Say you do work in Fusion 360, coming up with a CAD model automatically and then being able to further edit it would be useful. This can already be done, but typically on a mesh only basis, CAD / constrained designs are in progress like from https://zoo.dev/
Or mesh-based characters or 3D designs of scenes if you’re a movie maker. Models that can create and edit these would be amazing. You can edit them if you want to change them. They can be used as context in your prompts for video generation. Same type of design flow happens in video game design, so it would be useful there too.
Take movie making to the next step and you can command AI actors in movie set scenes being rendered by the model to act a certain way. Basically you’re replaced the entire set with a virtual world. No longer do you need to hire actors. You can tell AI actors how to act a certain way and they will do it.
Human actors would lose their jobs.

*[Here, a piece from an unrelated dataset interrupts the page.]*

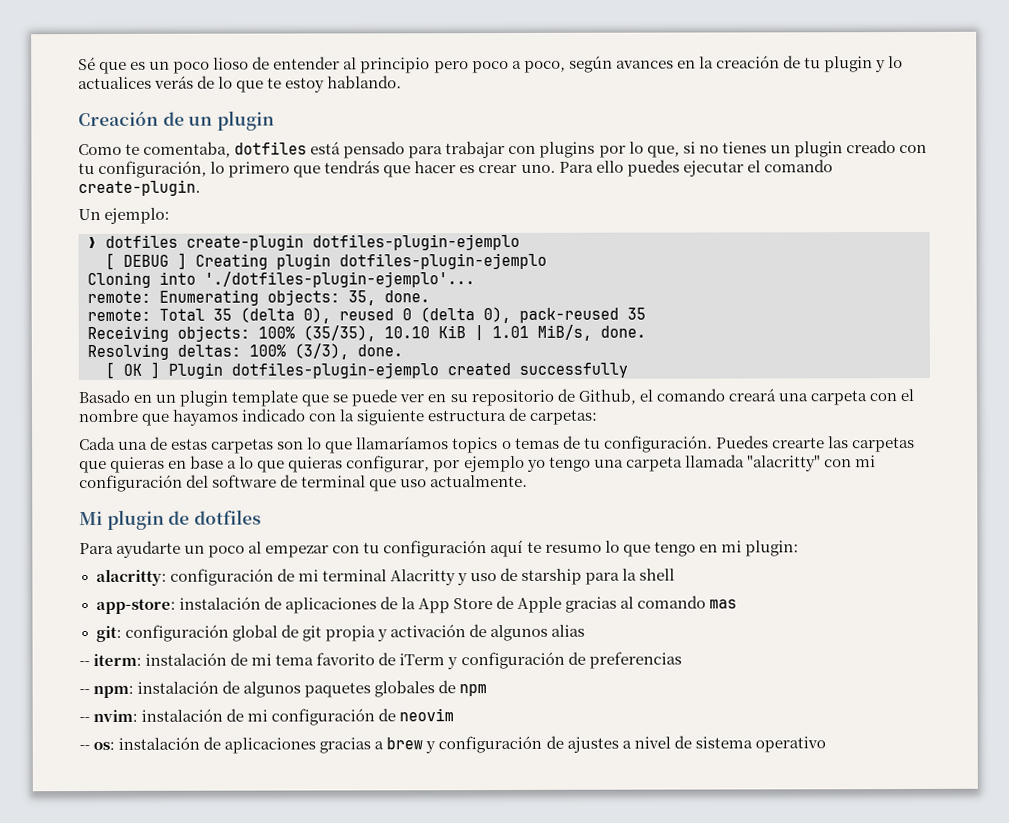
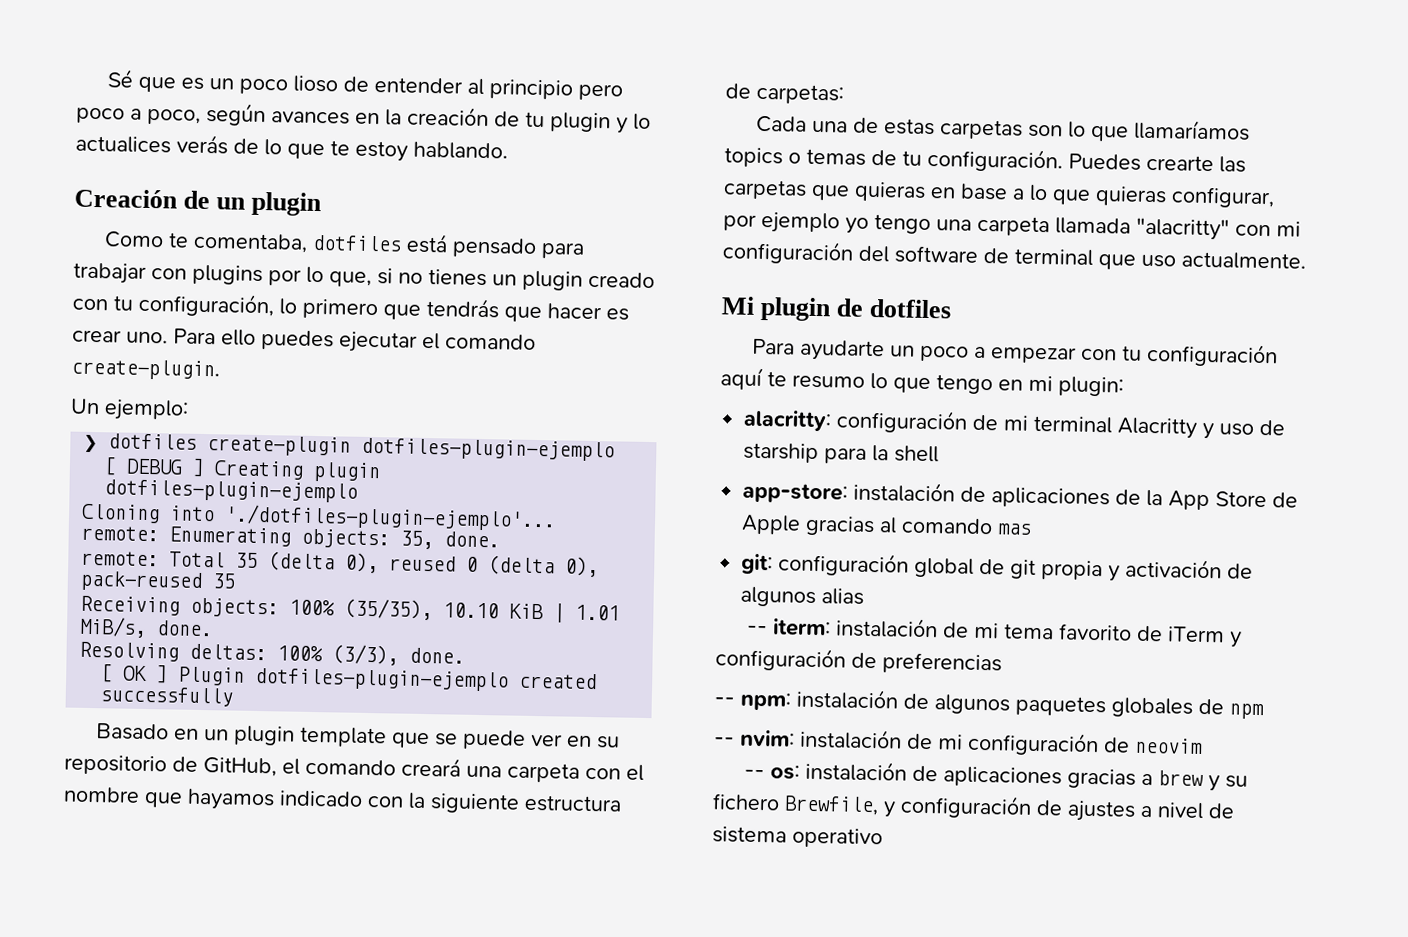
[577,388,636,405] Github, -> [203,757,277,777] GitHub,
[248,541,263,554] al -> [974,346,987,359] a
(437, 747) none -> [1225,775,1249,788] [712,793,896,818] su fichero Brewfile, y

Basically replaced with AI equivalents that are the equivalent of modern day animated movie characters/IP. Companies would build IP with characters that are loved, even though they might not actually be real. These would out-compete movies with real actors in terms of cost by a significant margin.
Current possible models
- AI partner that can play a videogame that already has a AI built for it, and then they can talk to you over comms. For example, Dota 2 or Starcraft, or League of Legends.
- AI replications of those choose your own adventure girlfriend games. The model will just generate new video based on the previous output. Likely very successful because these are just 30 second cutscenes that need to be generated.
World/video gen model + training model feedback loop
World models, as they are being used eight now, are really good for test case generation for training data. For example, say a self driving car failed a situation in real life. You can recreate that situation in your world model to test that it fails and then train your self driving model to succeed. The two work in tandem. And then to make things even more useful, you can ask the world model to generate different test cases that are similar. For example, if the original use case was a cat running across the road, other cases could be the cat running across at a different angle or in a city or desert. How this could be extrapolated in the future to other training models than just self driving car ones, could be very interesting.
How likely are these models?
Very. Really, the only thing that’s holding them back right now is available hardware, both for training and inference. The data and model factors of the AI equation are already available (AI = hardware + model + data). We would need a pretty good hardware improvement to run these models in realtime, however, existing realtime deep learning models for video games and self driving already show that they’re possible. Hardware, hardware, hardware! Let’s invest in that! What a future AI hardware has ahead for itself!